100W Solar Panel Install

100W Solar Panel Install

It doesn’t take a genius to work out that solar relies on the sun to produce energy out of light. If your van is going to be parked up where an overcast day is more likely, it might not be the best option for you. However, that being said solar panels do still work in these conditions, just not to their full potential. We have installed a 100 watt solar panel as a way of generating energy whilst not moving and keeping the battery topped up.

The leisure battery we have already installed is set up to charge like most when on the move. Funnily enough, we don’t actually plan on using enough power to fuel a small town, so the chances of running the battery dry are slim. However in the event we do park up for longer than expected and do not move the van, a solar panel means that we will always have a topped up battery. This is going to be a perfect addition for our first trip down into Europe this summer. We hope for some nice weather at least, who knows in the mountains.

Is one enough?

Depending on the amount of energy you use and what you have to run, you might need more than one panel. They come in all sorts of sizes, but the panel we chose is a 100W 12v from “ECO-WORTHY”. This panel cost £86.00 which we feel is great value for money. Eventually once the panel has paid for itself we will have free power. This is only 100 watts but is enough to keep our battery topped up providing there is enough sunshine. We don’t plan to go completely off grid and use solar to run everything, not yet anyway.

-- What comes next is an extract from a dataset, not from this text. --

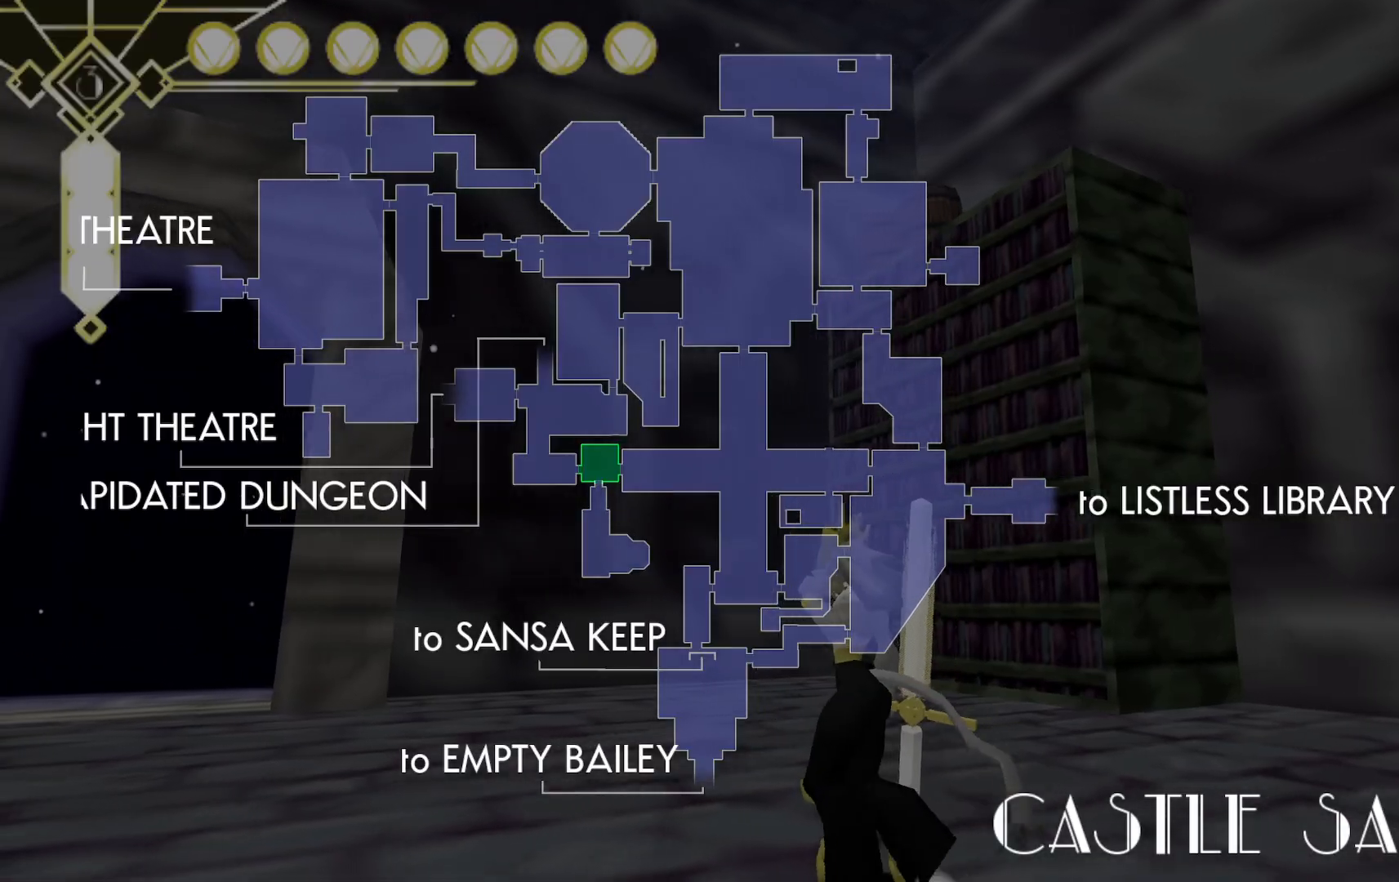
{"buttons": [], "left_stick": "left", "right_stick": "center", "events": []}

We always have the ability to add more if need and run them in parallel. With the CTEK split charge we have, we can run 12v panels in parallel up to 300W. For more advice on what you can and cant to, I would recommend speaking to the guys at Bimble Solar.


This panel came pre-made with mounting holes to pass bolts through. However we did not want to drill holes into the roof rack. Instead we purchased 4 exhaust clamps from Halfords. This meant we had to drill a few more holes but also meant that we avoided drilling into the aly on the roof rack (Which is pretty tough stuff). This method also meant the panel was more secure. Not that the 4 bolts would have ever come undone, but you get the idea.

As the panel would be mounted at the front of the van, we had to run the positive and negative cables to the CTEK in the van. The most direct route would have been to drill though the roof and come out right above the split charge. Although a more expensive way we, opted to run longer cables to the back of the van. These would come through two rubber grommets already in place, and back behind the walls to the box. No holes in the roof necessary.

We now to all intents and purposes have free power! This means we can now go off grid for longer knowing the battery should keep topped up. Less driving more riding!